### EXERCISE TEXT
-------

While economies of scale might hold for individual customers in the short run, the data I’ve been evaluating for the PG&E and SCE general rate cases aren’t necessarily consistent with that notion. I’ve already discussed here the analysis I conducted in both the CAISO and PJM systems that show marginal transmission costs that are twice the current transmission rates. The rapid rise in those rates over the last decade are consistent with this finding. If economies of scale did hold for the transmission network, those rates should be stable or falling.

On the distribution side, the added investment reported in those two utilities’ FERC Form 1 are not consistent with the marginal costs used in the GRC filings. For example the added investment reported in Form 1 for final service lines (transmission, services, meters or TSM) appears to be almost 10 times larger than what is implied by the marginal costs and new customers in the GRC filings. And again the average cost of distribution is rising while energy and peak loads have been flat across the CAISO area since 2006. The utilities have repeatedly asked for $2 billion each GRC for “growth” in distribution, but given the fact that load has been flat (and even declining in 2019 and 2020), that means there’s likely a significant amount of stranded distribution infrastructure. If that incremental investment is for replacement (which is not consistent with either their depreciation schedules or their assertions about the true life of their facilties and the replacement costs within their marginal cost estimates), then they are grossly underestimating the future replacement cost for facilities which means they are underestimating the true marginal costs.

-------

### COLLECTED DATA
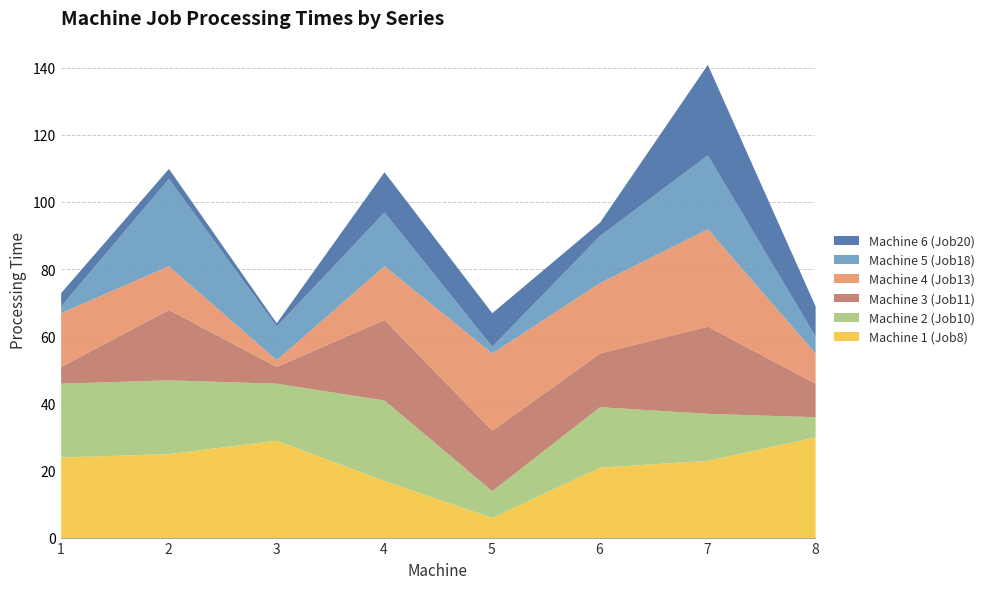

The value of Machine 4 (Job13) at 2 is 5. True or false?

False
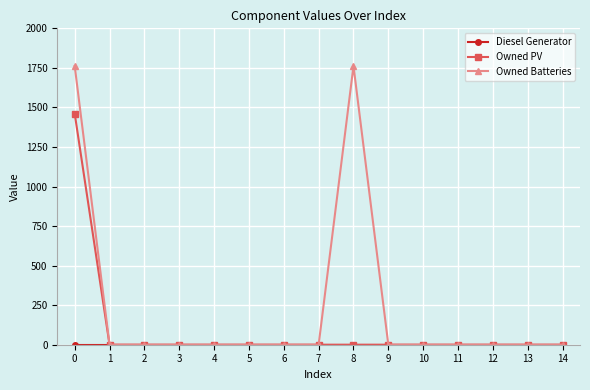

Which series has the widest spread of values?

Owned Batteries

-------

Resume the passage on utility grid costs and economies of scale, picking up right after its last sentence.

I can see a future replacement liability right outside my window. The electric poles were installed by PG&E 60+ years ago and the poles are likely reaching the end of their lives. I can see the next step moving to undergrounding the lines at a cost of $15,000 to $25,000 per house based on the ongoing mobilehome conversion program and the typical Rule 20 undergrounding project. Deferring that cost is a valid DER value. We will have to replace many services over the next several decades. And that doesn’t address the higher voltage parts of the system.

We have a counterexample of a supposed monopoly in the cable/internet system. I have at least two competing options where I live. The cell phone network also turned out not to be a natural monopoly. In an area where the PG&E and Merced ID service territories overlap, there are parallel distribution systems. The claim of a “natural monopoly” more likely is a legal fiction that protects the incumbent utility and is simpler for local officials to manage when awarding franchises.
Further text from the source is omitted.